Tidak semua pasien Covid-19 yang sudah sembuh akan mengalami Long Covid Syndrome. Ada beberapa kelompok orang yang lebih rentan yakni,
1. Jenis kelamin perempuan
Perempuan ditemukan lebih berisiko dibanding laki-laki. Wirawan menjelaskan salah satu mekanisme yang dikhawatirkan mendasari timbulnya Long Covid adalah mekanisme autoimun. Sedangkan perempuan lebih rentan proses autoimun sehingga membuatnya rentan mengalami Long Covid Syndrome.
2. Usia di atas 50 tahun
Mereka yang berusia 50 tahun ke atas lebih rentan Long Covid. Meski ada kontradiksi bahwa usia 70 tahun ke atas malah risikonya lebih rendah. Long Covid pun dianggap mencapai puncak di usia 50-70 tahun.
3. Kondisi di awal infeksi
Riwayat infeksi akan turut menyumbangkan risiko Long Covid. Saat infeksi di awal terbilang berat sampai memerlukan perawatan di rumah sakit maka risiko Long Covid makin tinggi. Kemudian risiko juga meningkat saat gejala Covid-19 ada lebih dari 5 gejala terutama kelelahan, nyeri kepala, sesak napas, suara serak dan myalgia.
4. Etnis
Riset menyebut etnis turut berpengaruh. Terbukti etnis kulit putih lebih rentan Long Covid.
5. Komorbid
Komorbid tidak hanya memperberat infeksi tetapi juga memicu risiko Long Covid. Wirawan menyebut pasien dengan lebih dari 2 komorbid sebelum Covid lebih berisiko Long Covid daripada pasien yang tidak memiliki komorbid.
6. BMI
Pemulihan pascaCovid akan dipengaruhi indeks massa tubuh (body mass index). Mereka yang memiliki BMI kurang dari 30 kg/m2 tingkat pemulihan pascaCovid lebih baik daripada yang memiliki BMi lebih tinggi.
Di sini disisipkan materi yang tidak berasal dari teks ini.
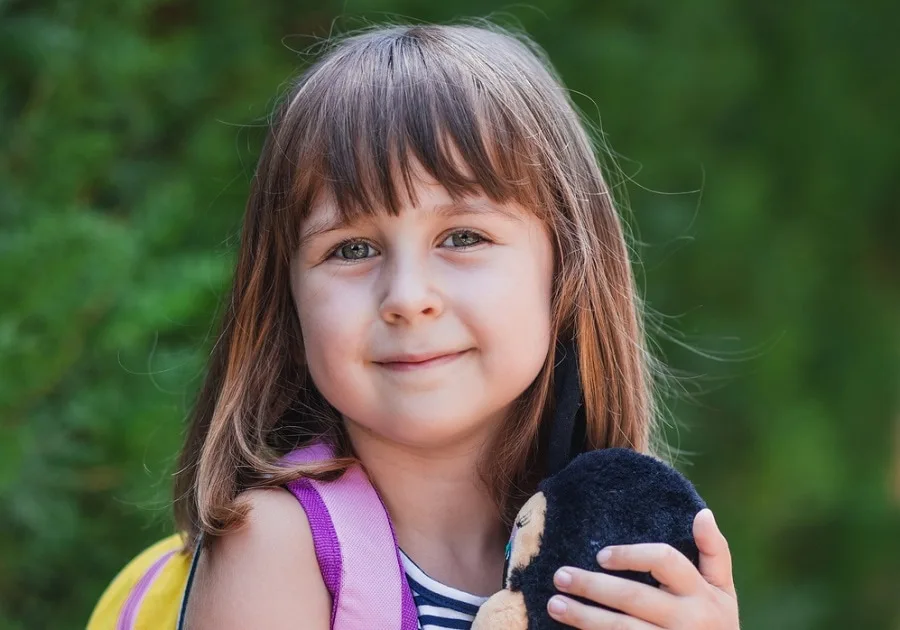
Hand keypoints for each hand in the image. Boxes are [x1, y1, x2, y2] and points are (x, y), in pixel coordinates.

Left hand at [547, 509, 738, 628]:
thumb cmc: (716, 623)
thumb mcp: (723, 589)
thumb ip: (715, 551)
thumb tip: (703, 513)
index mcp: (701, 593)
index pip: (664, 561)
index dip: (631, 555)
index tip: (600, 555)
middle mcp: (687, 619)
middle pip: (632, 597)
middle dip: (592, 586)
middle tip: (560, 576)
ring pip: (620, 629)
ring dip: (584, 617)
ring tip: (555, 604)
Apa saja tata laksana pasien Long Covid?
Pasien Long Covid akan menjalani pemeriksaan komprehensif meliputi, konsultasi status fungsional tubuh (quality of life), kondisi pernapasan, saraf, psikis (termasuk identifikasi depresi), kapasitas latihan juga risiko jatuh dan status keseimbangan (terutama pada pasien lansia).
Dari sini, akan dilakukan serangkaian tata laksana Long Covid.
- Rehabilitasi fisik, memulihkan kondisi fisik apalagi untuk pasien yang lama berbaring selama perawatan, pemulihan kondisi paru.
- Diet, perlu dukungan diet sehat dan seimbang. Penting untuk mencukupi kebutuhan makronutrien. Konsumsi suplemen vitamin tidak bersifat wajib.
- Manajemen kondisi sebelum sakit, mengecek penyakit-penyakit atau kondisi tertentu yang sudah ada sebelum Covid.
- Manajemen kondisi dan gejala spesifik, misalnya gejala sisa pada paru, kemudian jika ada gangguan jantung.
- Dukungan kesehatan mental dan sosial.